Requerimento apresentado em setembro de 2025 foi aprovado pela CPMI e previa que o ex-banqueiro esclarecesse possíveis irregularidades envolvendo o Banco Master e benefícios do INSS
A deputada federal Coronel Fernanda (PL-MT) já havia colocado o ex-presidente do Banco Master, Daniel Vorcaro, no centro das investigações da CPMI do INSS antes de o nome do empresário aparecer em uma apuração da Polícia Federal envolvendo contatos com o ministro Alexandre de Moraes, do Supremo Tribunal Federal (STF).

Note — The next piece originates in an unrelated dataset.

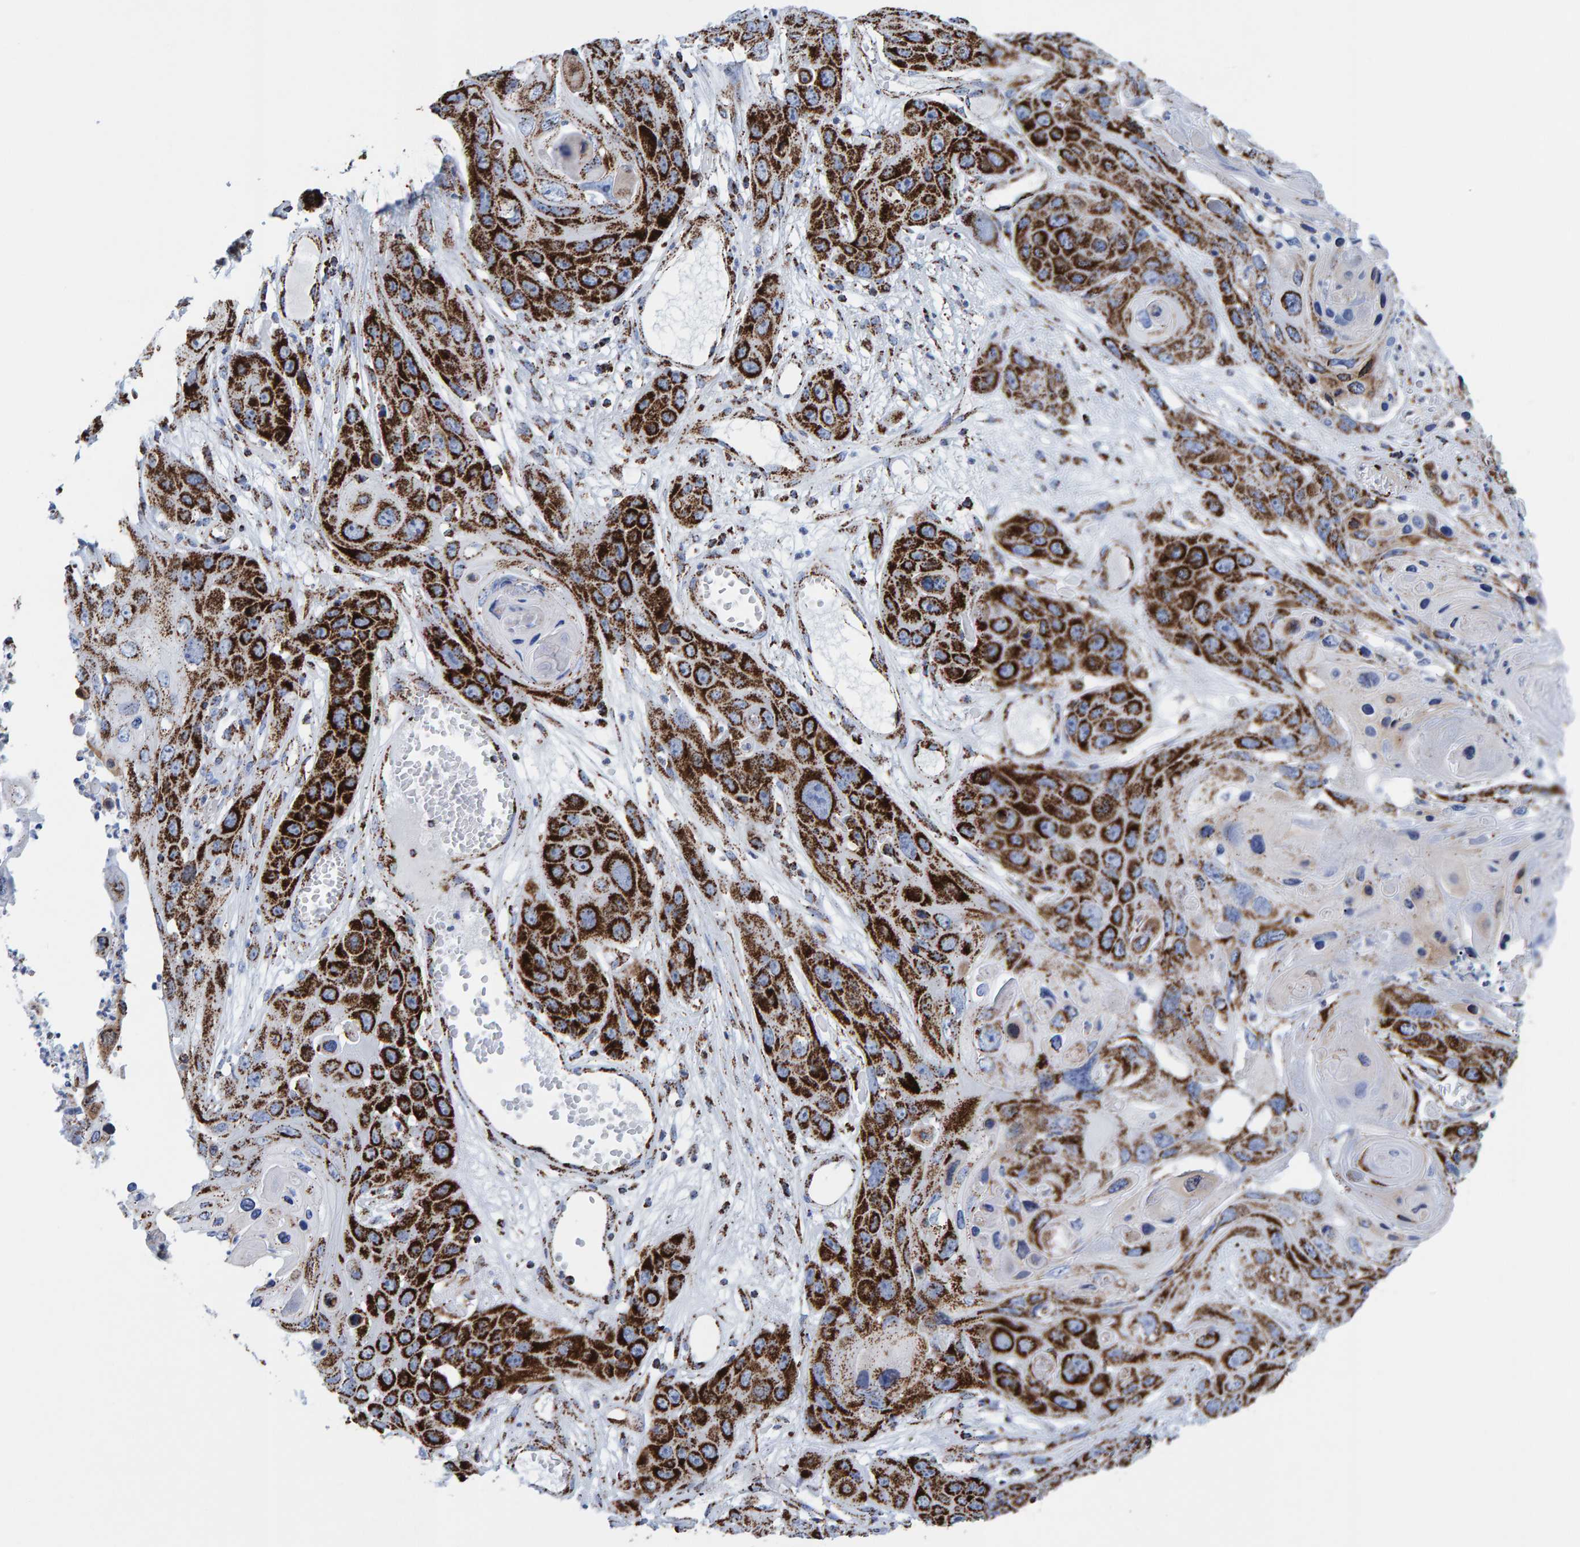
{"staining": {"intensity": "strong", "quantity": ">75%", "location": "cytoplasmic/membranous"}, "tissue": "skin cancer", "cell_type": "Tumor cells", "image_type": "cancer", "snomed": [{"axis": "morphology", "description": "Squamous cell carcinoma, NOS"}, {"axis": "topography", "description": "Skin"}], "caption": "The micrograph displays a brown stain indicating the presence of a protein in the cytoplasmic/membranous of tumor cells in squamous cell carcinoma (skin).", "gene": "ENSG00000262660", "patient": {"sex": "male", "age": 55}}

A convocação de Vorcaro foi solicitada pela parlamentar em setembro de 2025, por meio do Requerimento de Convocação nº 1.629/2025. O pedido foi apresentado em 5 de setembro e posteriormente aprovado pela comissão. Na ocasião, Coronel Fernanda argumentou que o depoimento do então banqueiro era necessário para esclarecer possíveis implicações do Banco Master nas irregularidades investigadas pela CPMI.
No documento, a deputada classificou como “imprescindível” a presença de Vorcaro para prestar esclarecimentos sobre a atuação da instituição financeira em operações relacionadas aos benefícios previdenciários.
Os desdobramentos do chamado caso Master deram novo peso à iniciativa. Relatório da Polícia Federal divulgado nesta semana trouxe informações sobre contatos entre Daniel Vorcaro e Alexandre de Moraes, além de elementos relacionados a um contrato de R$ 131 milhões firmado entre o Banco Master e o escritório de advocacia de Viviane Barci de Moraes, esposa do ministro.
Segundo a análise da PF, metadados de um documento encontrado no celular de Vorcaro indicaram que Moraes participou da análise de uma minuta do contrato. O escritório de advocacia confirmou que o ministro foi consultado, mas afirmou que a consulta teve como objetivo verificar a existência de possíveis impedimentos legais para a contratação. A banca também declarou que Moraes nunca julgou processos envolvendo o Banco Master e que os serviços contratados foram efetivamente prestados.
Diante dos novos fatos, Coronel Fernanda afirmou que a convocação feita ainda em 2025 demonstra a importância de aprofundar as investigações.
“Nós começamos a puxar esse fio quando muita gente sequer imaginava até onde ele poderia chegar. Foi na CPMI do INSS, que nasceu de um requerimento de nossa autoria, que cobramos a convocação de Daniel Vorcaro para explicar a atuação do Banco Master. Agora vemos uma investigação que alcança uma das autoridades mais poderosas do país. Isso mostra por que não podemos ter medo de investigar, independentemente de quem esteja do outro lado”, afirmou.
A parlamentar ressaltou que seu requerimento foi apresentado antes dos atuais desdobramentos envolvendo o Banco Master e que, naquele momento, o foco da CPMI estava nas possíveis irregularidades relacionadas a aposentados e pensionistas do INSS.
“Quando apresentei o requerimento, nosso objetivo era proteger aposentados e pensionistas e descobrir quem estava por trás das irregularidades. Investigação séria é assim: você começa pelos fatos e segue as provas até onde elas levarem. Não pode haver blindagem para banco, empresário, político ou ministro”, finalizou Coronel Fernanda.